MOVING FROM ONE LEVEL OF OPENNESS TOWARDS ANOTHER: ADDRESSING OPEN DATA BARRIERS
While open data can contribute to social and economic benefits, moving from a lower level of openness to full open data will encounter numerous barriers[1,[16]. To achieve open data these barriers need to be identified and overcome. These barriers can be perceived from either the provider’s perspective or the user’s perspective[10,[11,[16] We identified three types of barriers: (1) institutional barriers, (3) task complexity barriers, and (3) technical quality barriers.
INSTITUTIONAL BARRIERS
Any unwillingness from data providers in terms of financial and legal risk to make data open available, is known as an institutional barrier[16]. Institutional risks like this make organisations cautious when providing data[17]. Such a risk-averse culture results in organisations preferring not take any risk to change[16,[18].
Perceived financial risks can be divided in two categories: (1) fears for budget deficits due to the loss of income when a cost recovery policy needs to be replaced by an open data policy, and (2) the expected extra costs related to additional human and financial resources both to collect, to maintain, to process the data and finally to distribute it as open data[19]: adaptation costs, infrastructural costs and structural maintenance / operational costs[11,[19].
Legal risks of open data are manifold: higher liability risk due to errors in the data, misuse of the data, disclosure of secured information, such as trade secrets can put an organisation at risk[20], violation of data protection stated by the General Data Protection Regulation (GDPR) or privacy legislation, breaches of existing contracts, and/or open government data unfairly competing with similar datasets sold by a company. An example of unexpected increased liability risk was in Pacific Gas & Electricity (PG&E), an American utility company that published their data without any restrictions toward the use of the data. After a spatial analysis, done with open data from the company on the electricity poles, PG&E were held liable for the cause of the largest and most destructive wildfires in state history. The study showed that the locations of the fires were often in the proximity of the electricity poles from PG&E (energy data request from public datasets from PG&E). Their equipment of electric powerlines across the state evoked sparks that caused wild-fires which took the life of 84 people in 2018[21]. In 2020, PG&E pleaded guilty and agreed to pay a maximum fine of 25.5 billion dollar for losses from the 2018 wild fire, blamed on the crumbling equipment of PG&E[22]. On the one hand it can be stated that open data is used correctly in this case by directing to the cause of the wildfires in California in 2018. On the other hand, this example highlights that, from a data providers perspective, there are risks associated with open data.

Records shown:
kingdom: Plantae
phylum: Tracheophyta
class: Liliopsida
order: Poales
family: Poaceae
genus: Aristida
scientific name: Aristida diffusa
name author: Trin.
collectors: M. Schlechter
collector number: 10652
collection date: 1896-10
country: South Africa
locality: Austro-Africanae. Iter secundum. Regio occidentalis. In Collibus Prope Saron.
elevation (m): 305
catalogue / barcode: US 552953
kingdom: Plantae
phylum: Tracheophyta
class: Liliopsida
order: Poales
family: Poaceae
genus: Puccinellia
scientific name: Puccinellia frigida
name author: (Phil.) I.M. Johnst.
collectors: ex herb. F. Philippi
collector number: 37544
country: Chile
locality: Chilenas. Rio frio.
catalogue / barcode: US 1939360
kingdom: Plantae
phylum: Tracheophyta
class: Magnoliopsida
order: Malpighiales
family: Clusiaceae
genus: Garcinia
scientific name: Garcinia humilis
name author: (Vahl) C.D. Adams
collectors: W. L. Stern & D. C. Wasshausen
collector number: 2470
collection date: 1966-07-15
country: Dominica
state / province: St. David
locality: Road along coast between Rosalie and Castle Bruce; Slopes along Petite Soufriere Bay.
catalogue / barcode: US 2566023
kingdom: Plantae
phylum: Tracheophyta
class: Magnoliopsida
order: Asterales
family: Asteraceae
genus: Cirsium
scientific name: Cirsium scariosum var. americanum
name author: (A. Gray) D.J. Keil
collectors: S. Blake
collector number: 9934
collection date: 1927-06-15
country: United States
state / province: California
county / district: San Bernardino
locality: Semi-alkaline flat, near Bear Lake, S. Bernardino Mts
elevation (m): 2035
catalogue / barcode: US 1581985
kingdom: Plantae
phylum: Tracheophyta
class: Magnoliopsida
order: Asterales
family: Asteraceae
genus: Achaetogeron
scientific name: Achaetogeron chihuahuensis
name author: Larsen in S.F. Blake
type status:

Request 1: In the text on open data barriers, how many people died in the 2018 wildfires caused by sparks from PG&E's powerline equipment?
Request 2: Reproduce the passage from the text on open data barriers starting at "Perceived financial risks" and ending at "maintenance / operational costs[11,[19].".

Written response 1: 84 people.

Written response 2:
Perceived financial risks can be divided in two categories: (1) fears for budget deficits due to the loss of income when a cost recovery policy needs to be replaced by an open data policy, and (2) the expected extra costs related to additional human and financial resources both to collect, to maintain, to process the data and finally to distribute it as open data[19]: adaptation costs, infrastructural costs and structural maintenance / operational costs[11,[19].